Here’s what my hurrying brain read the first time around:
The balloon, beginning at a point on Fourteenth Street, the exact location of which I cannot reveal, expanded northward all one night, while people were sleeping, until it reached the Park. There, it stopped;
Of course, the real version goes like this:
The balloon, beginning at a point on Fourteenth Street, the exact location of which I cannot reveal, expanded northward all one night, while people were sleeping, until it reached the Park. There, I stopped it;
As I read on, I was so excited by what I was reading–a story recommended by David Foster Wallace–that I missed several other subtle references to the narrator’s control over the balloon. You can imagine my surprise at the final paragraph. I remember thinking to myself, “That’s it?”
I am a reader who must constantly remind himself to slow down, or else I’ll miss ‘the click.’
Tags: david foster wallace, donald barthelme, the balloon
I’m glad I came across this, as I’d just read “The Balloon” for the first time the other night and must have slipped over the same references–the final paragraph certainly caught me by surprise. I’ll have to re-read with extra attention.
I’ve gotten into Barthelme from some school reading this semester and have been unable to lose my grip on the book since the class’s end.
add to your reflection (winkwink) the fact that the books you have to read at the utmostslowest speed are sometimes the heaviest (in terms of page, for example, but far from just that), and you get the crave for having a 90plus years old lifespan. Click.

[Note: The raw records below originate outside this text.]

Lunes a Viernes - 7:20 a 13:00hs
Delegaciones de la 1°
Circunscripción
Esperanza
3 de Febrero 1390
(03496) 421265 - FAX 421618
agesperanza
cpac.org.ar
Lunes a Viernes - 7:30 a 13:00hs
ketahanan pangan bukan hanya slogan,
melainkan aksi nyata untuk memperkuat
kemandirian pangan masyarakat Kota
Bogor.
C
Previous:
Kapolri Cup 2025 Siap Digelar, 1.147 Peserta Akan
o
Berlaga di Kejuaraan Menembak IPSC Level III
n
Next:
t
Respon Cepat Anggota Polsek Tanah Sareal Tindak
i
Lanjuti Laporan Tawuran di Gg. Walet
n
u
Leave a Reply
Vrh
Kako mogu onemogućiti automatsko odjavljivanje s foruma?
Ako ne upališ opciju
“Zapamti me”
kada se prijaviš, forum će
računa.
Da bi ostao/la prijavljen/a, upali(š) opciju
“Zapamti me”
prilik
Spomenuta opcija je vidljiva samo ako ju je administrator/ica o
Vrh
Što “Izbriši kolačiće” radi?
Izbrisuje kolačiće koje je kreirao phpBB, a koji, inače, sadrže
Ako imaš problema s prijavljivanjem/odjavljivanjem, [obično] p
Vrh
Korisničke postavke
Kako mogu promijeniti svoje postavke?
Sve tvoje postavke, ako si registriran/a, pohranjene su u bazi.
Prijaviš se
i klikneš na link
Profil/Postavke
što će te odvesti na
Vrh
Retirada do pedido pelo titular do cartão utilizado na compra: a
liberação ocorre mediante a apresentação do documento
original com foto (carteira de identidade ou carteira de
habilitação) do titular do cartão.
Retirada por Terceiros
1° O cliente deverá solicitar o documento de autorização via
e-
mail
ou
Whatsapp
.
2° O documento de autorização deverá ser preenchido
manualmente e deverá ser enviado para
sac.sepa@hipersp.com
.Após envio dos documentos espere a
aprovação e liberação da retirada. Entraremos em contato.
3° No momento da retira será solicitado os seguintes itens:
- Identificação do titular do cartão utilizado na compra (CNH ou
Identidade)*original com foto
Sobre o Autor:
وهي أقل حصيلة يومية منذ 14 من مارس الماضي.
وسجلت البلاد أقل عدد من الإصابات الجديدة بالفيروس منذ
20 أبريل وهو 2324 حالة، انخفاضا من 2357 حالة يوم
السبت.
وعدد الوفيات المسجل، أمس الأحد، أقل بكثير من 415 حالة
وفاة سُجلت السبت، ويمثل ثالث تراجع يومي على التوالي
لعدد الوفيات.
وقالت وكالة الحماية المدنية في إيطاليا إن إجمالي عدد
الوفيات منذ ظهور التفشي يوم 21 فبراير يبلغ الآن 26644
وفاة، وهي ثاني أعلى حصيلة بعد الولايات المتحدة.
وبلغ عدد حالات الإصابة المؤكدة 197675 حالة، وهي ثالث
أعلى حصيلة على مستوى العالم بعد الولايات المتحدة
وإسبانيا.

definitely read it as “the dick” for long enough to feel crazy
meta-ass bullshit.
via linda holmes the sad beautiful fact that we’re all going to miss almost everything
uh, the link doesn’t work.
uh, the link doesn’t work.
oh my bad, mightve messed itup
http://www.npr.org/blogs/monkeysee/2011/04/21/135508305/the-sad-beautiful-fact-that-were-all-going-to-miss-almost-everything
oh my bad, mightve messed itup
http://www.npr.org/blogs/monkeysee/2011/04/21/135508305/the-sad-beautiful-fact-that-were-all-going-to-miss-almost-everything
oh my bad, mightve messed itup
http://www.npr.org/blogs/monkeysee/2011/04/21/135508305/the-sad-beautiful-fact-that-were-all-going-to-miss-almost-everything
don’t hurt your throat, Arty!
don’t hurt your throat, Arty!
don’t hurt your throat, Arty!
There’s a difference in personal narratives for me with this. I get the click, but I would rather call it a ka-chunk. I get “clicks” a lot, but the ka-chunks are better. Obviously, a guy like Wallace, his clicks are probably around the same feeling as my ka-chunks.
I read McCarthy’s Child of God the summer I was out of high school, and there’s a scene / chapter early on, alone in the abandoned shack, and hounds run through. This is the earliest RESOUNDING KA-CHUNK that I can remember w/fiction (I didn’t care about fiction at all until I was out of school and I wasn’t going to go to college). What happened was I didn’t sleep for 48 hours or so after this. I can’t analyze away what that page and a half or so did, but I swear I was more “grown-up” after that. Two Mark Richard stories did that later in the summer, weird summer.